◆ **Assignment**
Your whole reply should be the lines from the one that contains "M135,871L263,732" through the last line of the listing, copied exactly.

◆ **Entries supplied**
--- START ---

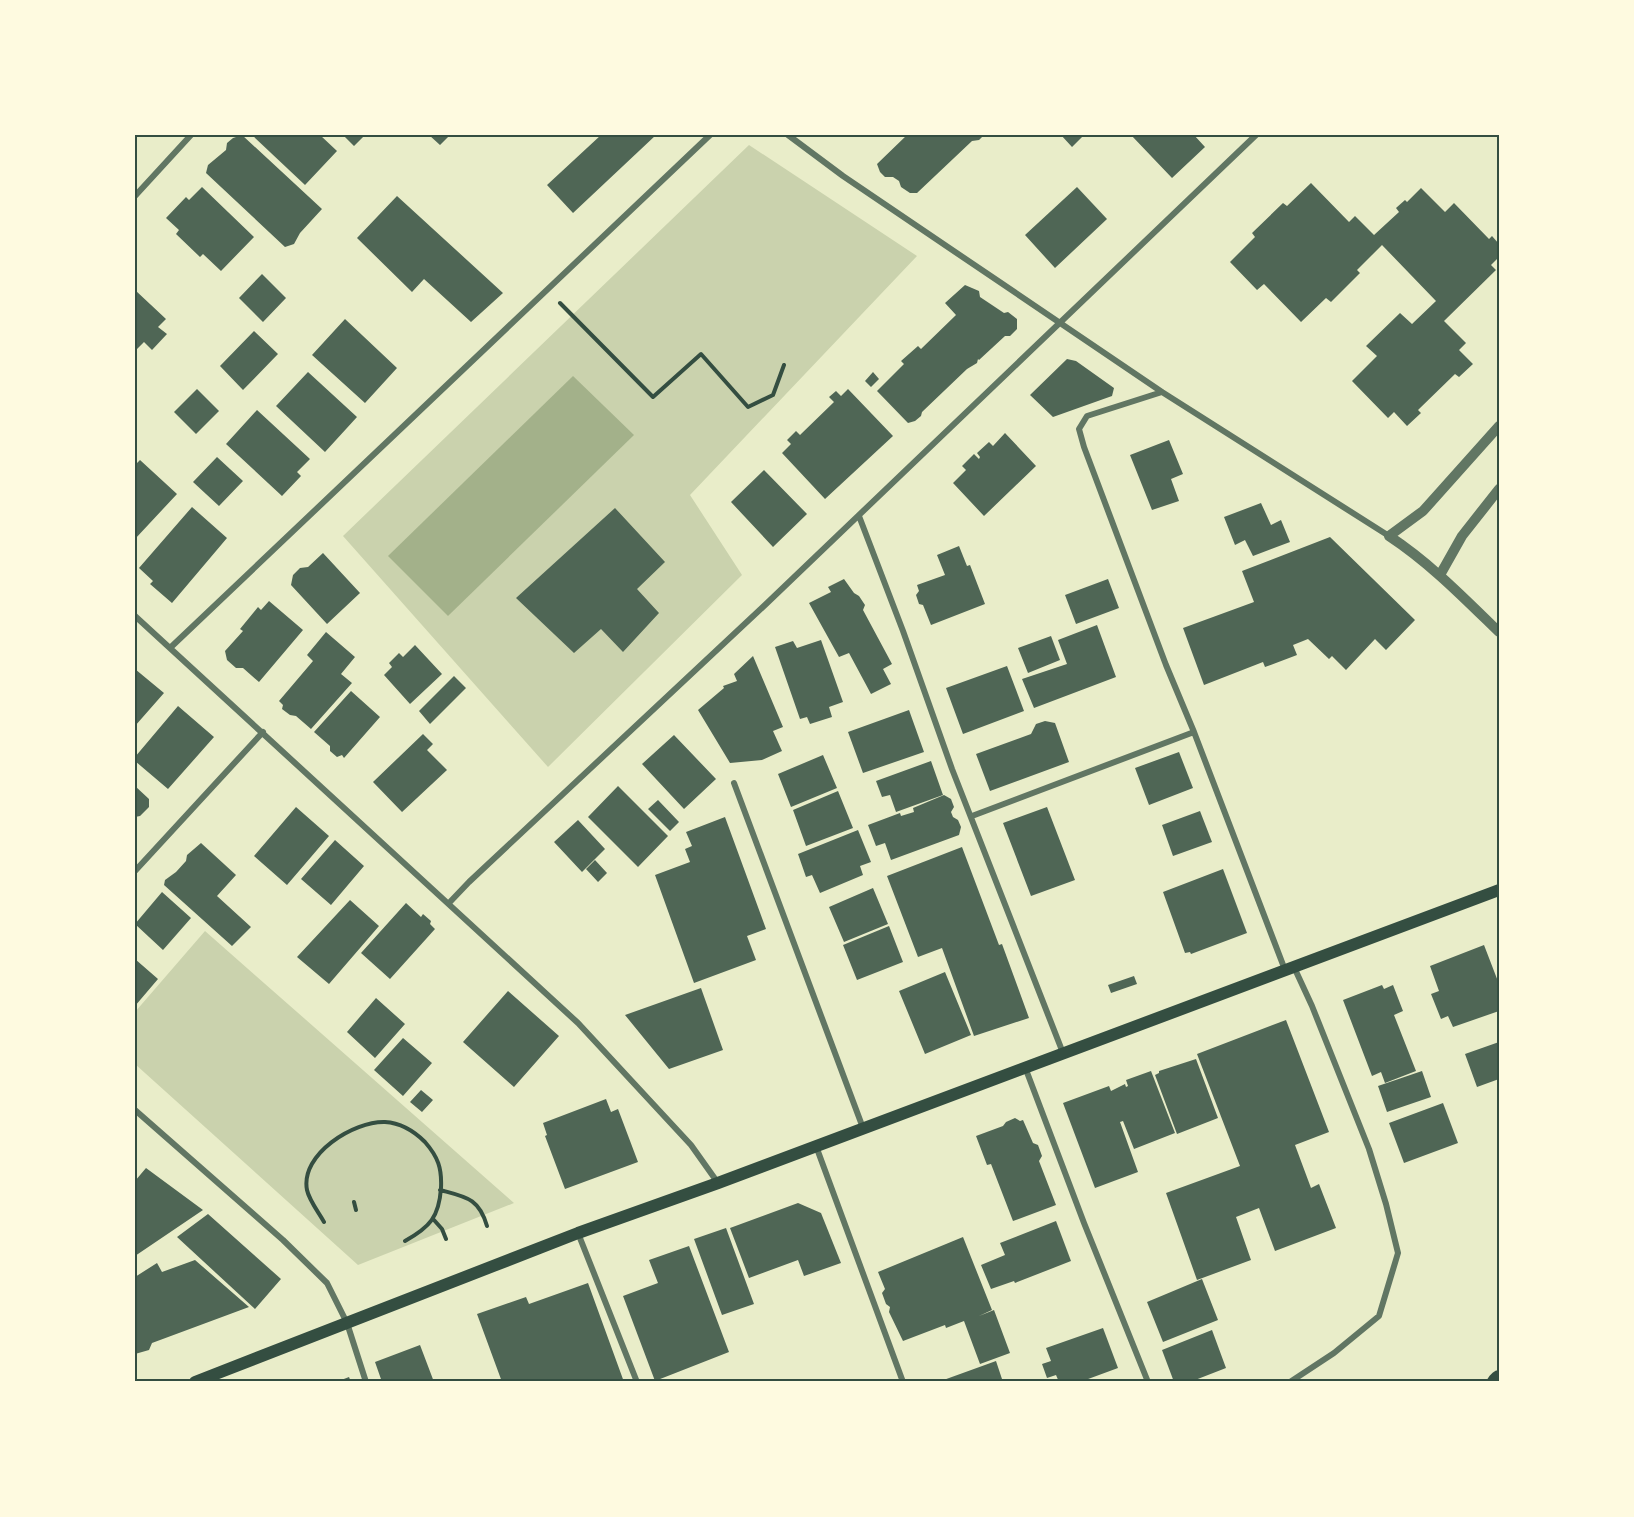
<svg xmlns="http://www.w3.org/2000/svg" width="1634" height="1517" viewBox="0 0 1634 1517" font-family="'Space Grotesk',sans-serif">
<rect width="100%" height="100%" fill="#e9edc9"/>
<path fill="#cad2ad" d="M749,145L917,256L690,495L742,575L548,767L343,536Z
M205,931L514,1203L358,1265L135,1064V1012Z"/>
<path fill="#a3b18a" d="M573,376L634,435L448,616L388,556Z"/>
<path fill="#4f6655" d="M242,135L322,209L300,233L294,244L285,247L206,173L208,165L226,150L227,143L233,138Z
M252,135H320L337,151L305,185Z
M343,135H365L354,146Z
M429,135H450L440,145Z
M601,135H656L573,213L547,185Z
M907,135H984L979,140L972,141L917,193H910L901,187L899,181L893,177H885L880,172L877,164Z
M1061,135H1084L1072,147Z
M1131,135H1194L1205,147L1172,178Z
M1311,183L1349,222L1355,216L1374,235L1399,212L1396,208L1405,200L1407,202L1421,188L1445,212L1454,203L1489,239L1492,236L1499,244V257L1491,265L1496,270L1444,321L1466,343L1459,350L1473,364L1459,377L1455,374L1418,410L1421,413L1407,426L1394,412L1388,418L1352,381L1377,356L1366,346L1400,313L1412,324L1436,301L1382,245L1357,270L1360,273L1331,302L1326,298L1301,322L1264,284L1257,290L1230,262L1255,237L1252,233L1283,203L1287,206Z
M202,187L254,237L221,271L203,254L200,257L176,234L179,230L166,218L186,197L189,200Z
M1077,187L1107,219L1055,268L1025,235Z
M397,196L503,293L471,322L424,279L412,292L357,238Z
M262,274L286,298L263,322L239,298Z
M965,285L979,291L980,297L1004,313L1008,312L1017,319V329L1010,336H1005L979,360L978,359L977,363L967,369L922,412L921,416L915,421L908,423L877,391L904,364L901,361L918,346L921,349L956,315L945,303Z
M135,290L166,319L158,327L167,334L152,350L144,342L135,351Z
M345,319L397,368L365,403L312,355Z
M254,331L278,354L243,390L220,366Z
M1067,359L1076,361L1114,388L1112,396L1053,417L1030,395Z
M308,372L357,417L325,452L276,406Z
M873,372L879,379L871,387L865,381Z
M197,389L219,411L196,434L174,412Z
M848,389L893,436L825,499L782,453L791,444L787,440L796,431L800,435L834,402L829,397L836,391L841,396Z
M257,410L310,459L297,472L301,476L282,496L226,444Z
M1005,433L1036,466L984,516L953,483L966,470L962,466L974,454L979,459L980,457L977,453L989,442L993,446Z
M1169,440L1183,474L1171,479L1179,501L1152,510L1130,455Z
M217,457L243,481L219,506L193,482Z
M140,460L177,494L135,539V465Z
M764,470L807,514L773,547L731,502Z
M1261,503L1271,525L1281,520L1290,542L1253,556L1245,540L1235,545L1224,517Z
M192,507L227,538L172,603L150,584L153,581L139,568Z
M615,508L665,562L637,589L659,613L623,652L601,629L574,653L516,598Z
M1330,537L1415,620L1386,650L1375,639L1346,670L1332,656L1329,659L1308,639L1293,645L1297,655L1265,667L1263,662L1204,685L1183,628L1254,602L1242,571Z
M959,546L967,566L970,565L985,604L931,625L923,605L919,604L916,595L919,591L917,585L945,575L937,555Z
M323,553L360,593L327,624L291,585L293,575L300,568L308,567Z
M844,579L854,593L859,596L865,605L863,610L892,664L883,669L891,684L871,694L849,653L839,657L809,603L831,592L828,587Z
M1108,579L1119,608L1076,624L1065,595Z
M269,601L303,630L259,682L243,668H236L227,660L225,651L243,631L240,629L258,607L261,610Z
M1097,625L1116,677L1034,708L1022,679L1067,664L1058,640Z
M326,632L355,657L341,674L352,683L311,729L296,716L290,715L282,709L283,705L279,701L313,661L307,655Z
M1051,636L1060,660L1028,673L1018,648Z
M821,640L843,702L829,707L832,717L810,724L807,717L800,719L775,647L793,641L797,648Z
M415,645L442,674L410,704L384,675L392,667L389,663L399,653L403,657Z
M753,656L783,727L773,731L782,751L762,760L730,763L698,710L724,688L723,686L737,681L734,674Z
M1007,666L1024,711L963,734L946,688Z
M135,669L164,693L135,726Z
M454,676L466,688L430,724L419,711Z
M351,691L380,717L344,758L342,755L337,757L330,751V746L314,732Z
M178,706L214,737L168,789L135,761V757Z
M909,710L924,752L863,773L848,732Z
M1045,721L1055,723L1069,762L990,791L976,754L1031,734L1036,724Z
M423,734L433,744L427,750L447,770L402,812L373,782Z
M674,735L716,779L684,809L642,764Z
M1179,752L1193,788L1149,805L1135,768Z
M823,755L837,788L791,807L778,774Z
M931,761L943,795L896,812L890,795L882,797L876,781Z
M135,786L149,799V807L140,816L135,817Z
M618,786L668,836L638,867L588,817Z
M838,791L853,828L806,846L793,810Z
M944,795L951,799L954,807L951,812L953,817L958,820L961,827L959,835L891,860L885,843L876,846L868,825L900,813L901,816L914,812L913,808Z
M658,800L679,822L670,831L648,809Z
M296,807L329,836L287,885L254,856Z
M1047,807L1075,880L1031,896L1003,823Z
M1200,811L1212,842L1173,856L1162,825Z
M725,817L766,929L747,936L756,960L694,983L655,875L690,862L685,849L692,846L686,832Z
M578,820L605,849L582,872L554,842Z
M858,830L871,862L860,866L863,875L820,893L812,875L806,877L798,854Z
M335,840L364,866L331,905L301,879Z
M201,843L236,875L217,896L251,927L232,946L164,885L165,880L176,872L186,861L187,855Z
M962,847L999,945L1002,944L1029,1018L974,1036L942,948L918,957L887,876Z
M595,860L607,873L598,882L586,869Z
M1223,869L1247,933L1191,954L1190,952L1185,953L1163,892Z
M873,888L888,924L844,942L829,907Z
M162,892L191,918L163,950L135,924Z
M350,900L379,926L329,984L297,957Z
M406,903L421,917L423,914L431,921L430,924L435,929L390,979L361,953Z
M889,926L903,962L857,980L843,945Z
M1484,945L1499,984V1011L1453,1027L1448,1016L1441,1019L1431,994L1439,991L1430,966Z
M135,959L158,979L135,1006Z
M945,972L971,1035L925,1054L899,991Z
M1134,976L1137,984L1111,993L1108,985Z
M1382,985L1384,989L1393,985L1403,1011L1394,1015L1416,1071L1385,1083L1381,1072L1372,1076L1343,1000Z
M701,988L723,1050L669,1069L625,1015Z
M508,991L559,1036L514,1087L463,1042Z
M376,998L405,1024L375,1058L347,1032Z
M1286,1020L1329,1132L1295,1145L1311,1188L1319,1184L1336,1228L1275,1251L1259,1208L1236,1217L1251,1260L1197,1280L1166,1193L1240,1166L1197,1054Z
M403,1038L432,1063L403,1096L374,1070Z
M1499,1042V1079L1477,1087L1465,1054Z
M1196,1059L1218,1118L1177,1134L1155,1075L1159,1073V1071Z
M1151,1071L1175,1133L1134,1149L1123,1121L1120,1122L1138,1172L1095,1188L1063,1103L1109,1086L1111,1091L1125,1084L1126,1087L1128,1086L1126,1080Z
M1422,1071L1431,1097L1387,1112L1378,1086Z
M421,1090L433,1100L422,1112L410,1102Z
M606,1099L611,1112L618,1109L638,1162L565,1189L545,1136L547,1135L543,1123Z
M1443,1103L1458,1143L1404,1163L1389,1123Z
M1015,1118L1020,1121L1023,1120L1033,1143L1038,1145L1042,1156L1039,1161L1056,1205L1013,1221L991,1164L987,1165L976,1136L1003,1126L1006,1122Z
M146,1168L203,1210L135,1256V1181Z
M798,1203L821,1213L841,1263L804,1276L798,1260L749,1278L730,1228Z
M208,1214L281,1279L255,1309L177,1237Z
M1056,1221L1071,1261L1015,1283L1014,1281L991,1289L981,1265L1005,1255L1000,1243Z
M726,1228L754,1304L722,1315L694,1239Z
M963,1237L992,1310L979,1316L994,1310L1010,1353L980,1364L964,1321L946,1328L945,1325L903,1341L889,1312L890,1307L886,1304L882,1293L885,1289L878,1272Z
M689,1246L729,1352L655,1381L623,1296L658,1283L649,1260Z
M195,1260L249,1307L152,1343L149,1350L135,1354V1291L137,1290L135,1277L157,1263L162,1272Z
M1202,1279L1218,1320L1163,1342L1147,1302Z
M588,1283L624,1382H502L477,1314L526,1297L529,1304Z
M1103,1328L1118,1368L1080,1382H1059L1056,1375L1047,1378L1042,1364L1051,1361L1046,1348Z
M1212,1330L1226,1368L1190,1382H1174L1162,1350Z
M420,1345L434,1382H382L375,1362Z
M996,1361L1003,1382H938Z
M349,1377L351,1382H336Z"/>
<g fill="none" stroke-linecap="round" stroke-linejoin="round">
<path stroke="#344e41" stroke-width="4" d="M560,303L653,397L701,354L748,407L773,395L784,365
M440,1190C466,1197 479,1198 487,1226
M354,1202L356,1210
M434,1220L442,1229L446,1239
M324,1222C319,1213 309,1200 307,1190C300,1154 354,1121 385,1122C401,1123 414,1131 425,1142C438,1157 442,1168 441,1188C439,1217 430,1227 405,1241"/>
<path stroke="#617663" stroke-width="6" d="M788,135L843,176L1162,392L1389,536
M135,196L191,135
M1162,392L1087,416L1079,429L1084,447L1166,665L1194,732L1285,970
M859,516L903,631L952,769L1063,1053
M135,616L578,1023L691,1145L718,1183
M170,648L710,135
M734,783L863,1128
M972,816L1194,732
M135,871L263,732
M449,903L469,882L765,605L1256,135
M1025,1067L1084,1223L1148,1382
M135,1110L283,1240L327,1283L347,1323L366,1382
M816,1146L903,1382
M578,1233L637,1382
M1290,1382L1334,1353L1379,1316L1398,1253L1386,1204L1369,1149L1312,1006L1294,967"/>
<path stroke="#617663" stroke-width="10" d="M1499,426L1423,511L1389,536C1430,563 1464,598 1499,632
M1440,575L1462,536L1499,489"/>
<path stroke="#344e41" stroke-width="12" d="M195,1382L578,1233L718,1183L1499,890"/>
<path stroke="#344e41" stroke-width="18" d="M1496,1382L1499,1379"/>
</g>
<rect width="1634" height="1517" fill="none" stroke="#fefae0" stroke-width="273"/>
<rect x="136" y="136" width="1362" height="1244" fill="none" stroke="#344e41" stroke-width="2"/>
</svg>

--- END ---

◆ **Response to the task**
M135,871L263,732
M449,903L469,882L765,605L1256,135
M1025,1067L1084,1223L1148,1382
M135,1110L283,1240L327,1283L347,1323L366,1382
M816,1146L903,1382
M578,1233L637,1382
M1290,1382L1334,1353L1379,1316L1398,1253L1386,1204L1369,1149L1312,1006L1294,967"/>
<path stroke="#617663" stroke-width="10" d="M1499,426L1423,511L1389,536C1430,563 1464,598 1499,632
M1440,575L1462,536L1499,489"/>
<path stroke="#344e41" stroke-width="12" d="M195,1382L578,1233L718,1183L1499,890"/>
<path stroke="#344e41" stroke-width="18" d="M1496,1382L1499,1379"/>
</g>
<rect width="1634" height="1517" fill="none" stroke="#fefae0" stroke-width="273"/>
<rect x="136" y="136" width="1362" height="1244" fill="none" stroke="#344e41" stroke-width="2"/>
</svg>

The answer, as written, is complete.